Modified Binary Search

This pattern is helpful when solving problems where you need to find elements in an imperfectly sorted array (nearly sorted, rotated sorted, unknown length, containing duplicates). It can also be helpful finding the first or last occurance of an element, finding the square root of a number, and finding a peak element.

def search_rotated_array(nums, target):
    left, right = 0, len(nums)-1
    while left <= right:
        mid = (left + right) // 2
        if nums[mid] == target:
            return mid
        if nums[left] <= nums[mid]:
            if nums[left] <= target < nums[mid]:
                right = mid - 1
            else:
                left = mid + 1
        else:
            if nums[mid] < target <= nums[right]:
                left = mid + 1
            else:
                right = mid - 1

    return -1

print(search_rotated_array([4,5,6,7,0,1,2]))

Binary Tree Traversal

Traversing a tree can use either BFS or DFS, but which one you use can depend on what the use case is.

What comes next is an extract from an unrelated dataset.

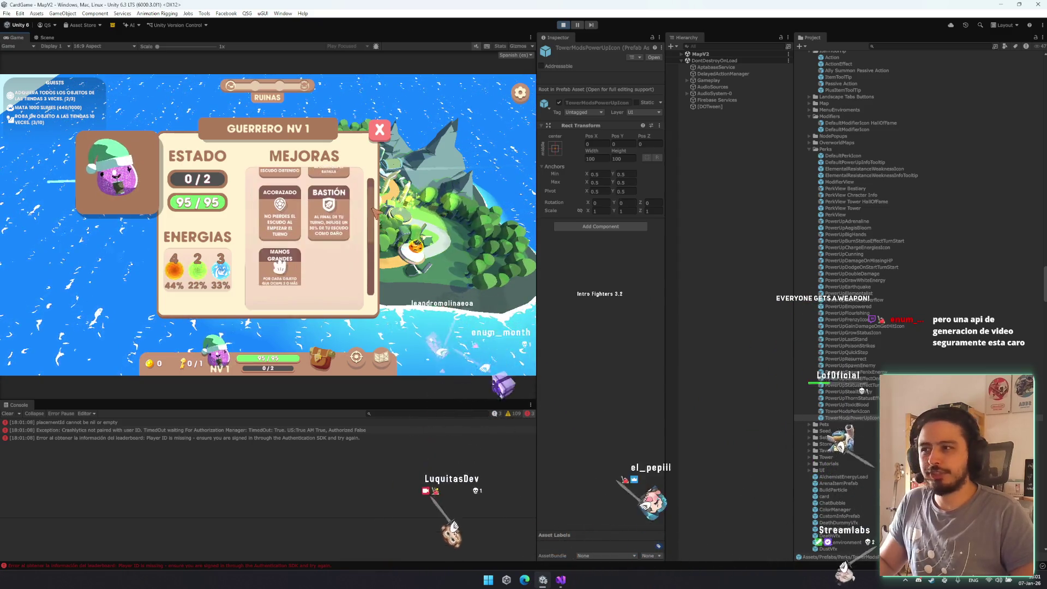
pyautogui.scroll(1, 279, 251)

• To retrieve values, use DFS inorder traversal.
• To create a copy of a tree, use DFS preorder traversal.
• To process child nots before the parent (like deleting a tree), use DFS postorder traversal.
• If you need to explore all nodes at current level before moving on, use BFS.

Matrix Traversal

Matrix traversal can be seen as graph problems, so you can use DFS or BFS to solve a lot of these problems.

# Number of Islands problem
def count_islands(grid):
    if not grid or not grid[0]: return 0

    rows, cols = len(grid), len(grid[0])
    islands = 0

    def dfs(i,j):
        if i < 0 or i >= rows or j < 0 or j >= cols or grid[i][j] != '1':
            return

        grid[i][j] = '0'
        dfs(i+1, j)
        dfs(i-1, j)
        dfs(i, j+1)
        dfs(i, j-1)

    for i in range(rows):
        for j in range(cols):
            if grid[i][j] == "1":
                dfs(i,j)
                islands += 1
    return islands

Backtracking

This can be used to find all potential solution paths and backtracking the paths that do not lead to a solution. This can be helpful for finding permutations, combinations, and all possible paths from start to end points.